Antonio callaba y la imperiosa mujer continuaba. "No te atreves a decirlo, pero yo sí. Tienes buena posibilidad de ser el secretario del rey, ya tienes su confianza.
A la sombra de Don Gonzalo, trabajas con él, pero todavía se necesitan muchas cosas que pueden no darse. Que se muera tu padre, que el rey decida ponerte en su lugar, que la gente de Alba no logre impedirlo. Pero tranquilízate, que también cuentas con Ruy Gómez, que puede mucho.» Estalló en risa ante los dos asombrados oyentes.

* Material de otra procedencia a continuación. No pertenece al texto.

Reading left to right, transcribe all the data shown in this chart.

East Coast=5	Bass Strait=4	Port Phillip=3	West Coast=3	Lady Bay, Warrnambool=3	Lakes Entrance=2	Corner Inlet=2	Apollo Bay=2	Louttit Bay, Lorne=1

Ya que me he puesto a hacer el papel de gitana, vamos a seguir.» Se quedó viendo con soma a Don Juan. «Las brujas tutean. Tú, Juan, tienes una gran amenaza en tu camino. La que está ahora en el vientre de Su Majestad la reina Doña Isabel. Si pare un varón, la corona de España tiene heredero y tú no tienes nada que esperar, aun cuando Don Carlos llegara a morir. Si es una niña, todo es posible para ti.» Con frecuencia topaba en casa de la princesa con Maria de Mendoza. Se hablaban con los ojos, con las sonrisas y con las manos. Cuando la saludaba retenía largamente las de ella. Las retenía y se quedaban mirándose a los ojos sin palabras. Comenzaron a besarse a hurtadillas. La princesa tenía el don de desaparecer a tiempo y quedaban los dos solos en el gran salón para pasar de los sillones a los confidentes y terminar sobre el estrado con las bocas entremordidas, anhelantes y casi sin voces. Para levantarse luego nerviosamente, irse de prisa por los pasadizos oscuros y terminar en la alcoba de Maria. De aquellas primeras veces torpes en que las manos de él se enredaban soltando botones y lazos, abriendo caminos por faldas, basquiñas, bajos y tontillos, hasta llegar al seno tembloroso y los muslos, lisos de luz dormida y tibieza. Hasta que luego ya no era combate, ni búsqueda, sino tranquila entrega, larga y ardorosa, que terminaba en soñolienta confidencia de amor. Hasta que Maria le dijo confusa y vergonzosa: «Estoy encinta.» Se le escapó: «Preñada. ¿Vas a tener un hijo?». Se puso seria. «Vamos a tener un hijo.» Al primero al que se lo dijo fue a aquel nuevo amigo que había entrado en el séquito de sus servidores, el conde de Orgaz. Menudo, pálido, la barba negra, que cruzaba las manos sobre el pecho para oír como ausente.